Ces avions qui nous font peur : Les dossiers noirs du transport aérien PDF

Le vol 1611 Air France était un vol assuré par Air France effectué par une Caravelle SE-210, en provenance d’Ajaccio et à destination de Nice. Des équipements sont ces avions qui nous font peur : Les dossiers noirs du transport aérien PDF au point spécialement à cet effet.

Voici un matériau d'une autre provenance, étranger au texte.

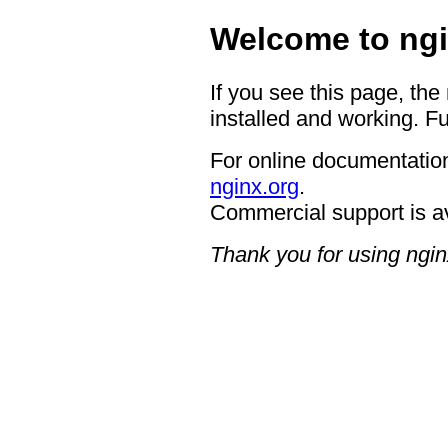
Welcome to ngi
If you see this page, the
installed and working. Fu
For online documentation
nginx.org
.
Commercial support is a
Thank you for using ngin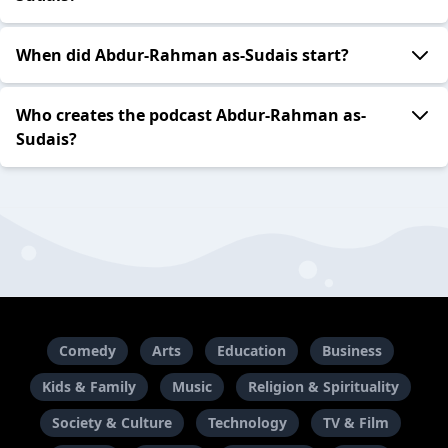
When did Abdur-Rahman as-Sudais start?
Who creates the podcast Abdur-Rahman as-
Sudais?
Comedy
Arts
Education
Business
Kids & Family
Music
Religion & Spirituality
Society & Culture
Technology
TV & Film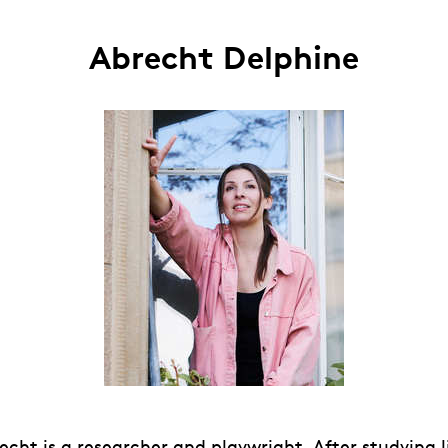
Abrecht Delphine
cht is a researcher and playwright. After studying l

Chaque semaine, une trentaine d’incidents graves font passer les passagers trop près du crash : panne moteurs, début d’incendies, sortie de piste, perte de contrôle en vol… Qui sont les responsables ? Dans son enquête, François Nénin lève le voile sur des pratiques douteuses qui mettent les voyageurs en danger et nous livre des révélations inquiétantes sur les dérives de certains acteurs de ce secteur en pleine crise. Pilotes en burn out, drogue et alcool chez le personnel navigant, trafic de pièces de contrefaçon, avions mal entretenus… Face à cette situation, l’usager est souvent sans recours, montant en aveugle dans des avions de compagnies à risques, à bord desquels le voyage peut à tout moment virer au cauchemar. Ces avions qui nous font peur tire la sonnette d’alarme et dénonce, en s’appuyant sur des exemples et des témoignages inédits, ces dérapages aux effets parfois meurtriers.

BEA, dirigée par l’ingénieur général de l’Air Gaston Fournier, conclut que la cause de l’accident est un incendie survenu à l’arrière de la cabine. 1611 Air France a pu être la victime d’un tir de missile d’entraînement. Cette hypothèse est une première fois avancée par l’hebdomadaire Paris Match du 21 septembre 1968, qui publie un article intitulé  Les 268 secondes d’agonie de la caravelle Ajaccio Nice , affirmant que d’importants exercices militaires aéronavals se déroulaient en Méditerranée dans la zone où se trouvait la caravelle. Cette hypothèse est soutenue par des témoignages survenus au fil des années et par la découverte de documents d’archives de l’armée ces dernières années. Michel Debré, ministre d’État chargé de la Défense en 1969, affirme dans un courrier daté du 26 septembre 1969 qu’il n’y avait pas eu de lancement de missile le 11 septembre 1968.

En 2004, dans l’enquête judiciaire, Pierre Loffredi a déclaré qu’il a eu la preuve verbale que le crash avait été causé par un missile. 1972 en déclarant :  Si le feu s’était déclaré dans les toilettes, on pouvait tout de suite utiliser les deux extincteurs se situant à 80cm des toilettes. Gérard Feldzer, ancien commandant de bord sur caravelle en 1968 et instructeur à Air France, a déclaré que :  Le feu dans les toilettes me paraît très difficile à admettre comme seule hypothèse de la catastrophe. François Chwieducik, ancien chef mécanicien à Air France en 1968, a déclaré que :  Ce n’est pas un simple incendie de toilettes qui aurait cassé complètement les commandes et rendu l’avion impilotable.